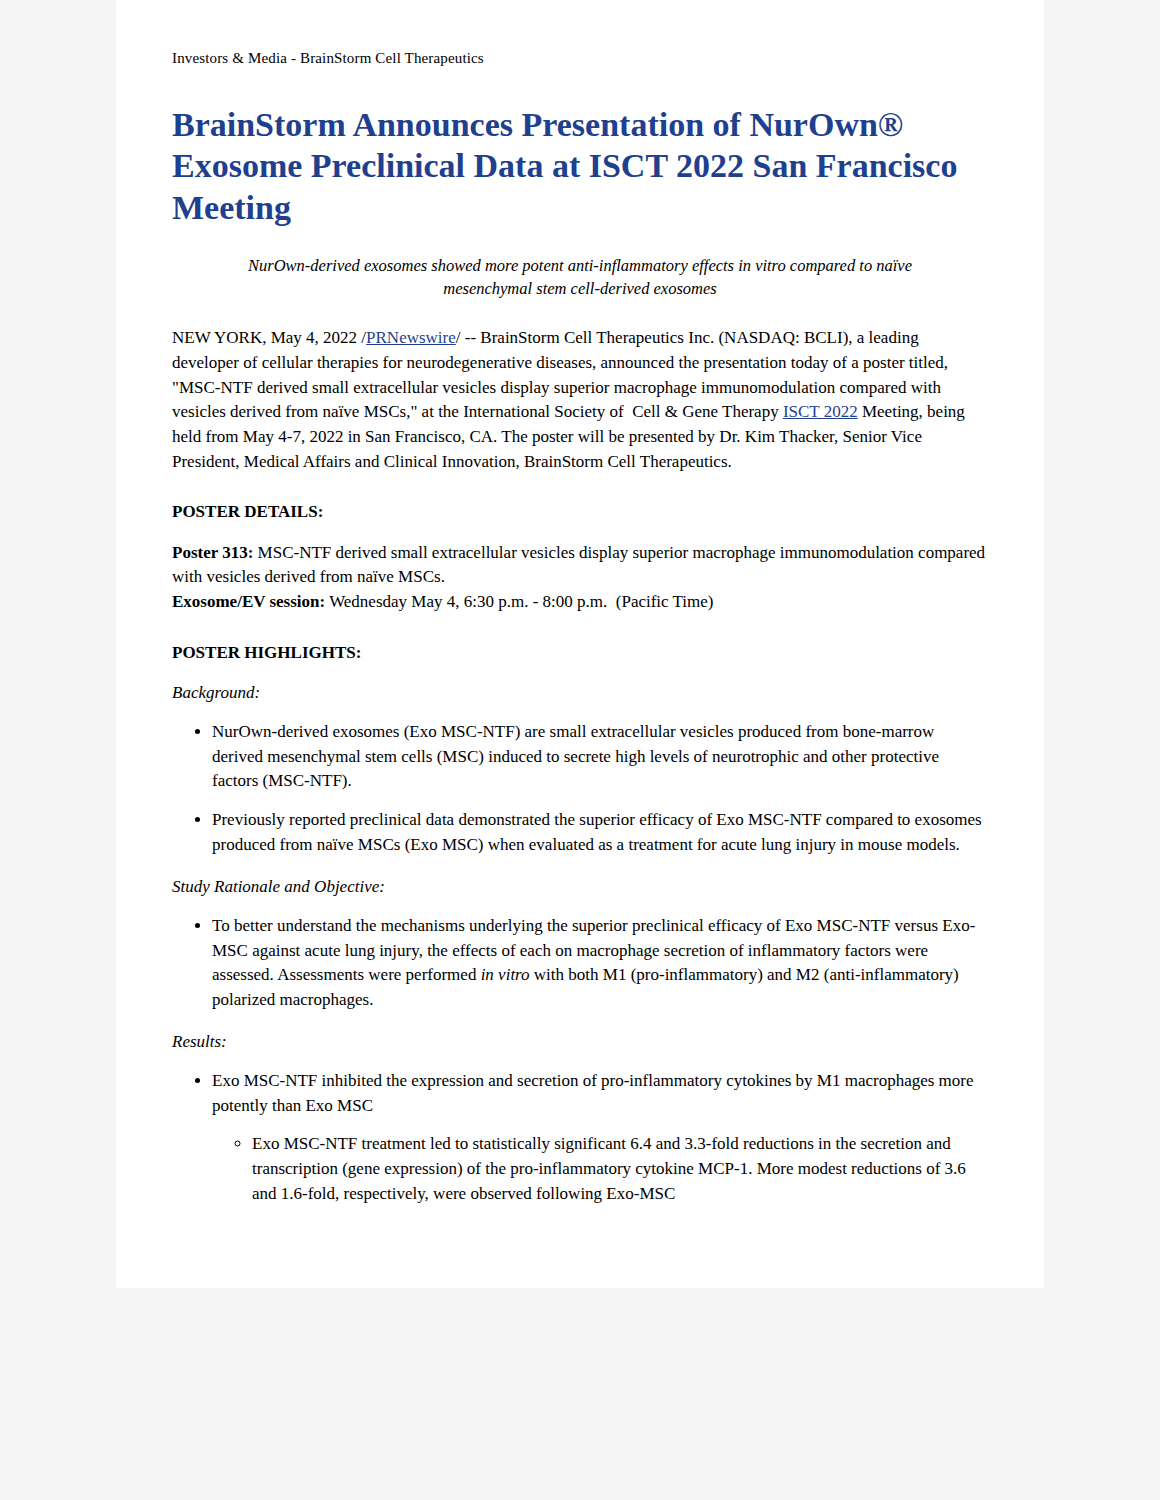Investors & Media - BrainStorm Cell Therapeutics
BrainStorm Announces Presentation of NurOwn® Exosome Preclinical Data at ISCT 2022 San Francisco Meeting
NurOwn-derived exosomes showed more potent anti-inflammatory effects in vitro compared to naïve mesenchymal stem cell-derived exosomes
NEW YORK, May 4, 2022 /PRNewswire/ -- BrainStorm Cell Therapeutics Inc. (NASDAQ: BCLI), a leading developer of cellular therapies for neurodegenerative diseases, announced the presentation today of a poster titled, "MSC-NTF derived small extracellular vesicles display superior macrophage immunomodulation compared with vesicles derived from naïve MSCs," at the International Society of Cell & Gene Therapy ISCT 2022 Meeting, being held from May 4-7, 2022 in San Francisco, CA. The poster will be presented by Dr. Kim Thacker, Senior Vice President, Medical Affairs and Clinical Innovation, BrainStorm Cell Therapeutics.
POSTER DETAILS:
Poster 313: MSC-NTF derived small extracellular vesicles display superior macrophage immunomodulation compared with vesicles derived from naïve MSCs.
Exosome/EV session: Wednesday May 4, 6:30 p.m. - 8:00 p.m. (Pacific Time)
POSTER HIGHLIGHTS:
Background:
NurOwn-derived exosomes (Exo MSC-NTF) are small extracellular vesicles produced from bone-marrow derived mesenchymal stem cells (MSC) induced to secrete high levels of neurotrophic and other protective factors (MSC-NTF).
Previously reported preclinical data demonstrated the superior efficacy of Exo MSC-NTF compared to exosomes produced from naïve MSCs (Exo MSC) when evaluated as a treatment for acute lung injury in mouse models.
Study Rationale and Objective:
To better understand the mechanisms underlying the superior preclinical efficacy of Exo MSC-NTF versus Exo-MSC against acute lung injury, the effects of each on macrophage secretion of inflammatory factors were assessed. Assessments were performed in vitro with both M1 (pro-inflammatory) and M2 (anti-inflammatory) polarized macrophages.
Results:
Exo MSC-NTF inhibited the expression and secretion of pro-inflammatory cytokines by M1 macrophages more potently than Exo MSC
Exo MSC-NTF treatment led to statistically significant 6.4 and 3.3-fold reductions in the secretion and transcription (gene expression) of the pro-inflammatory cytokine MCP-1. More modest reductions of 3.6 and 1.6-fold, respectively, were observed following Exo-MSC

--------------------

#### [What you are asked to do]
From the first line above to the line containing "BrainStorm Announces Presentation", repeat each line exactly. Pictures stay out.

#### [Response area]
Investors & Media - BrainStorm Cell Therapeutics
BrainStorm Announces Presentation of NurOwn® Exosome Preclinical Data at ISCT 2022 San Francisco Meeting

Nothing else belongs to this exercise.